3. Multiagent AI improves security and risk management. Between AI-augmented human enablement and specialized solutions, there is evidence the next generation of AI solutions will revolve around facilitating collaboration among people and intelligent solutions in what Gartner calls Multiagent Systems (MAS) - a “type of AI systems composed of multiple, independent but interactive agents.” This could have a big impact on security and risk management. Gartner predicts the use of multiagent AI in threat detection and incident response will reach 70% in 2028 to augment staff.

Near-term decisions and plans should account for immediate AI risk management needs and consider future capabilities. Among these are strategies that incorporate security into the software development and security ecosystem and facilitate collaboration between employees and MAS solutions. Next, we will cover recommendations you can start implementing now to position your organization for successful AI adoption.

3 Recommendations: How to Lead Responsible and Successful AI Adoption

Organizations—and particularly security leaders—face difficult decisions around AI adoption. Moving too fast can introduce significant risks and costs without significant benefits. However, laggards may struggle to integrate and implement future generations of AI capabilities and find themselves at a disadvantage. Ultimately, applying risk management principles will guide leaders to responsible and successful implementations of AI. Here are three recommendations:

1. Learn from the history lessons of open-source and cloud-native software. While GenAI seems novel, it follows familiar patterns where excitement and adoption initially outpace security concerns but awareness of risk and disillusionment quickly follow. Anticipate threats and proceed responsibly. Understand the GenAI attack surface and implement AI policies and practices like TRISM to prevent the proliferation of unmanaged risk within the organization.
2. Prepare your ecosystem and take a multi-year approach to manage AI complexity and leverage next-gen solutions.
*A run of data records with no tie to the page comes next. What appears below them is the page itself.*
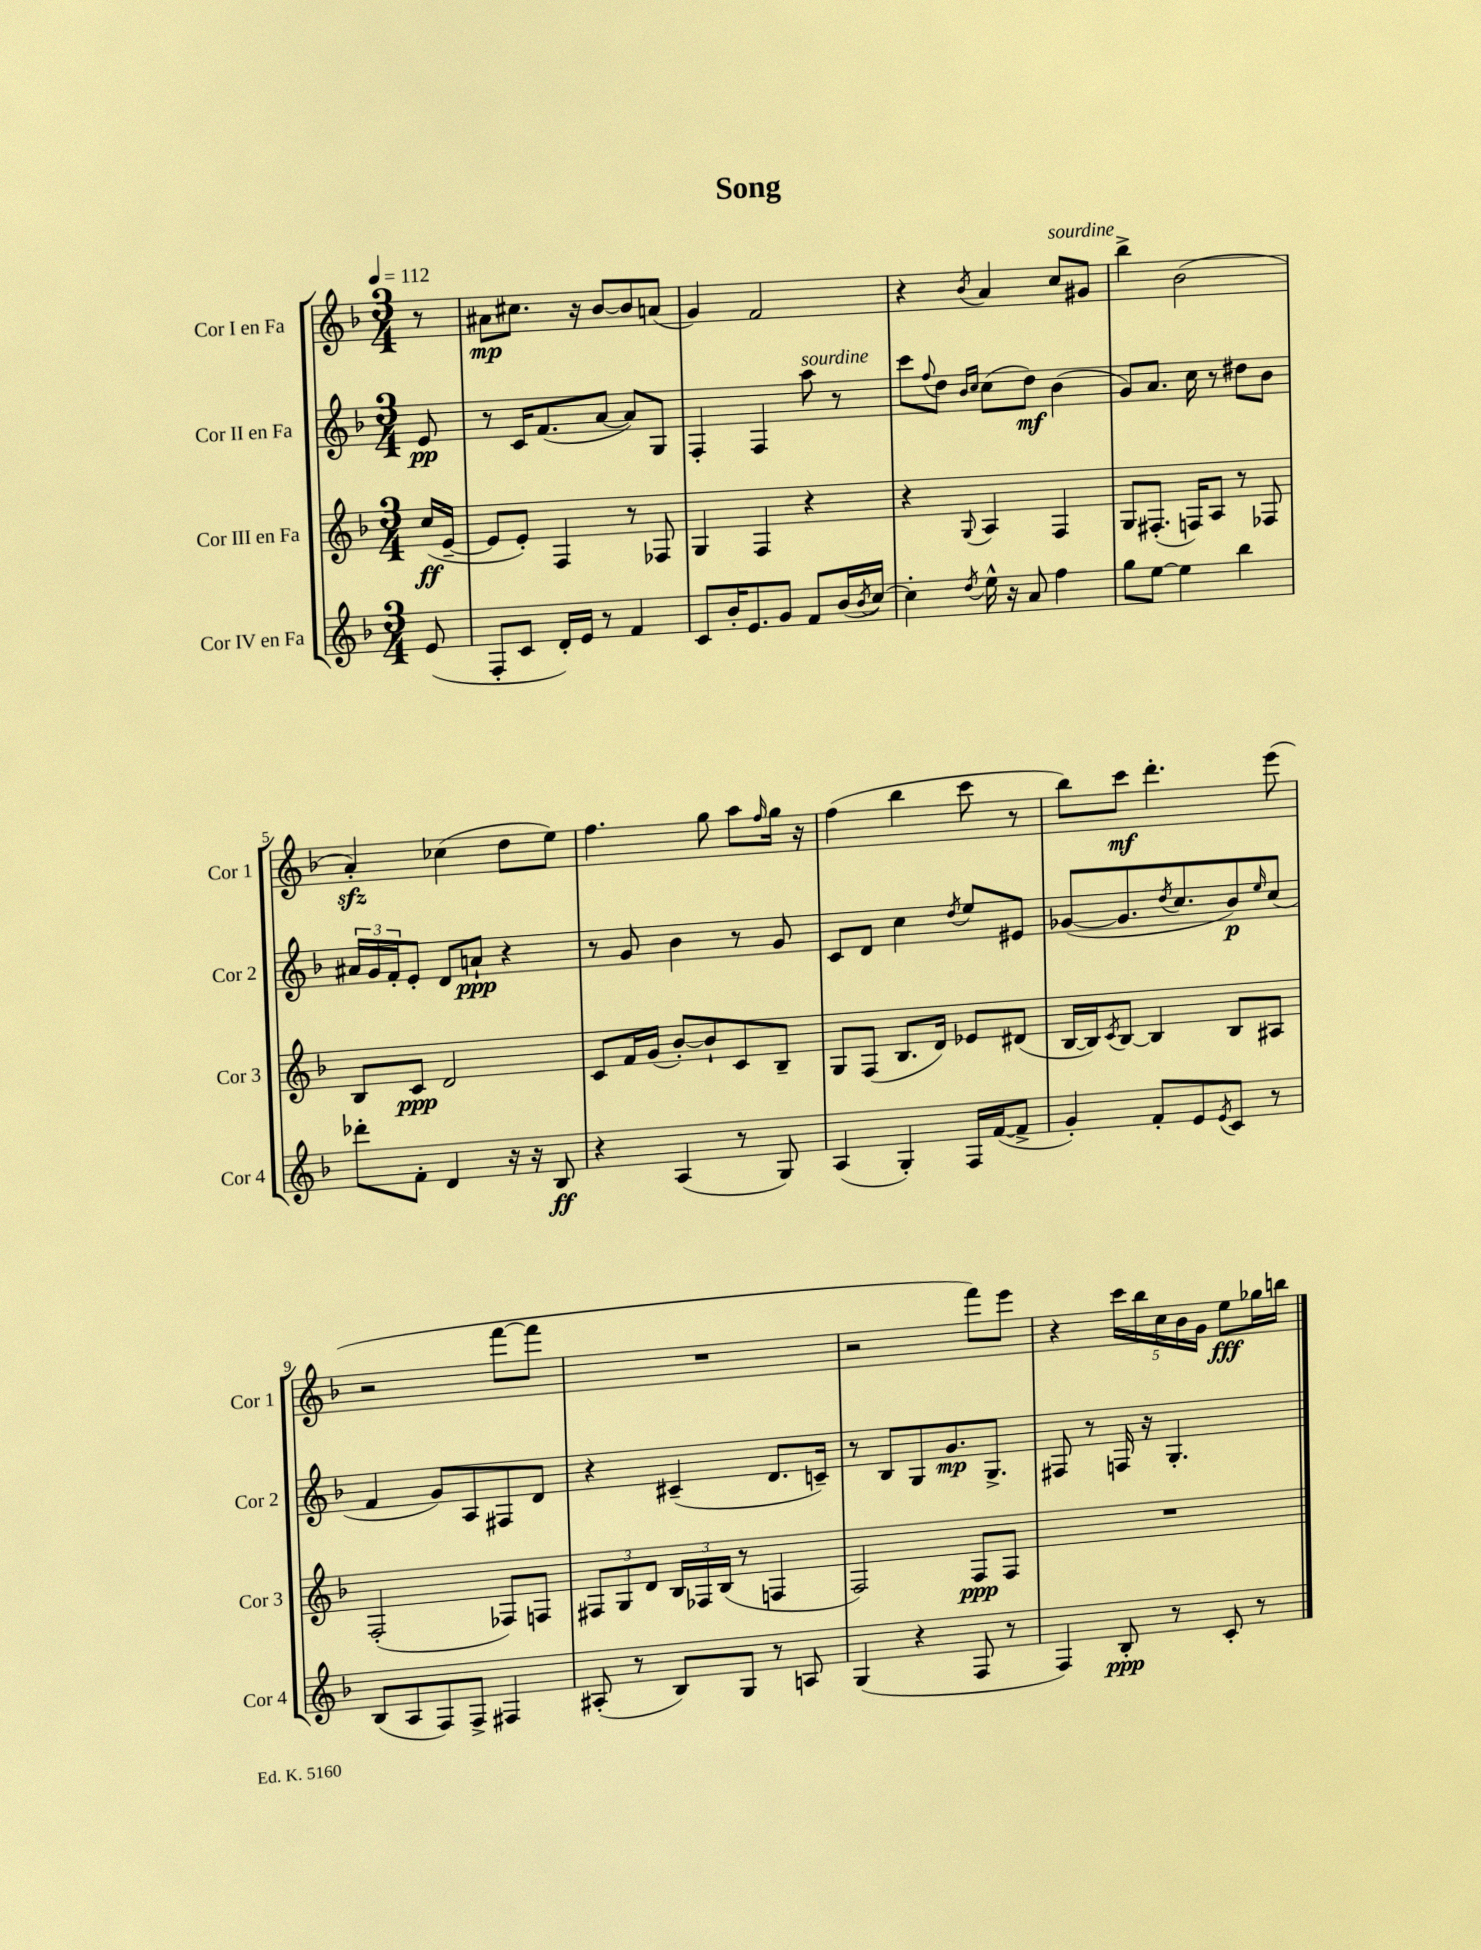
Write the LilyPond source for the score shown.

\header { title = "Song" }
<<
\new StaffGroup <<
\new Staff = "s0" \with { instrumentName = "Cor I en Fa" shortInstrumentName = "Cor 1" } {
    \clef treble \key f \major \numericTimeSignature \time 3/4 \partial 8 \tempo 4 = 112
    r8 |
    ais'8\mp cis''8. r16 bes'8~ bes'8 a'8( |
    g'4) f'2 |
    r4 \acciaccatura { bes'8 } a'4 c''8^\markup { \italic "sourdine" } gis'8 |
    bes''4-> bes'2( |
    a'4-.\sfz) ces''4( d''8 e''8) |
    f''4. g''8 a''8 \grace { f''16 } g''16 r16 |
    f''4( bes''4 c'''8 r8 |
    bes''8) c'''8\mf d'''4.-. e'''8( |
    r2 f'''8~ f'''8 |
    R2. |
    r2 f'''8) e'''8 |
    r4 \tuplet 5/4 { c'''16 bes''16 c''16 bes'16 g'16 } e''8\fff ges''16 b''16 \bar "|." |
}
\new Staff = "s1" \with { instrumentName = "Cor II en Fa" shortInstrumentName = "Cor 2" } {
    \clef treble \key f \major \numericTimeSignature \time 3/4 \partial 8
    e'8\pp |
    r8 c'16 f'8.( a'8~ a'8) g8 |
    f4-. f4 a''8^\markup { \italic "sourdine" } r8 |
    c'''8 \appoggiatura { f''8 } d''8 \grace { bes'16 c''16 } c''8( d''8\mf) bes'4( |
    g'8) a'8. c''16 r8 dis''8 bes'8 |
    \tuplet 3/2 { ais'16 g'16 f'16-. } e'8-. d'8 a'8-!\ppp r4 |
    r8 g'8 bes'4 r8 g'8 |
    c'8 d'8 c''4 \acciaccatura { d''8 } e''8 eis'8 |
    ges'8~( ges'8. \acciaccatura { d''8 } c''8. bes'8\p) \grace { e''16 } c''8( |
    f'4 g'8) a8 fis8 d'8 |
    r4 cis'4--( d'8. c'16--) |
    r8 bes8 g8 g'8.\mp g8.-> |
    fis8 r8 f16 r16 g4.-. \bar "|." |
}
\new Staff = "s2" \with { instrumentName = "Cor III en Fa" shortInstrumentName = "Cor 3" } {
    \clef treble \key f \major \numericTimeSignature \time 3/4 \partial 8
    c''16\ff( e'16~-- |
    e'8 e'8-.) f4 r8 fes8 |
    g4 f4 r4 |
    r4 \appoggiatura { g8 } a4 f4 |
    g8 fis8.-.( f16) a8 r8 fes8 |
    bes8 c'8\ppp d'2 |
    c'8 f'16 g'16( bes'8~-.) bes'8-! c'8 bes8-- |
    g8 f8( bes8. d'16) ees'8 dis'8( |
    bes16~ bes16) \acciaccatura { c'8 } bes8~ bes4 bes8 ais8 |
    f2-.( fes8) f8 |
    \tuplet 3/2 { fis8 g8 d'8 } \tuplet 3/2 { bes16 fes16 bes16( } r8 f4 |
    f2) f8\ppp f8 |
    R2. \bar "|." |
}
\new Staff = "s3" \with { instrumentName = "Cor IV en Fa" shortInstrumentName = "Cor 4" } {
    \clef treble \key f \major \numericTimeSignature \time 3/4 \partial 8
    e'8( |
    f8-. c'8 d'16-.) e'16 r8 f'4 |
    c'8 bes'16-. e'8. g'8 f'8 bes'16( \acciaccatura { bes'8 } c''16~) |
    c''4-. \acciaccatura { d''8 } e''16-^ r16 a'8 f''4 |
    g''8 e''8~ e''4 bes''4 |
    des'''8-. f'8-. d'4 r16 r16 bes8\ff |
    r4 a4( r8 g8) |
    a4( g4-.) f16 f'16~( f'8-> |
    g'4-.) f'8-. e'8 \acciaccatura { e'8 } c'8 r8 |
    bes8( a8 f8) f8-> fis4 |
    ais8-.( r8 bes8) g8 r8 a8 |
    g4( r4 f8 r8 |
    f4) bes8-.\ppp r8 c'8-. r8 \bar "|." |
}
>>
>>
GenAI tools and TRISM further complicate the security landscape. ASPM and RBVM solutions streamline the adoption and risk-based management of additional security tools, following Gartner’s advice to start AI security initiatives with application security. They also create an architecture to support MAS solutions that augment teams with AI-enabled solutions.
3. Leverage data to prioritize AI initiatives and measure performance. AI adoption will come with additional costs. Organizations need relevant metrics to assess GenAI costs—both direct and indirect—against the benefits. If you have not already, you should invest in baseline visibility to prioritize where to direct your AI investments and then measure and track outcomes over time.

The most important advice is to educate yourself and stay informed. The AI technology and threat landscape is evolving rapidly, but collecting insights and predictions from reliable sources will help you make better decisions today and plan for the future.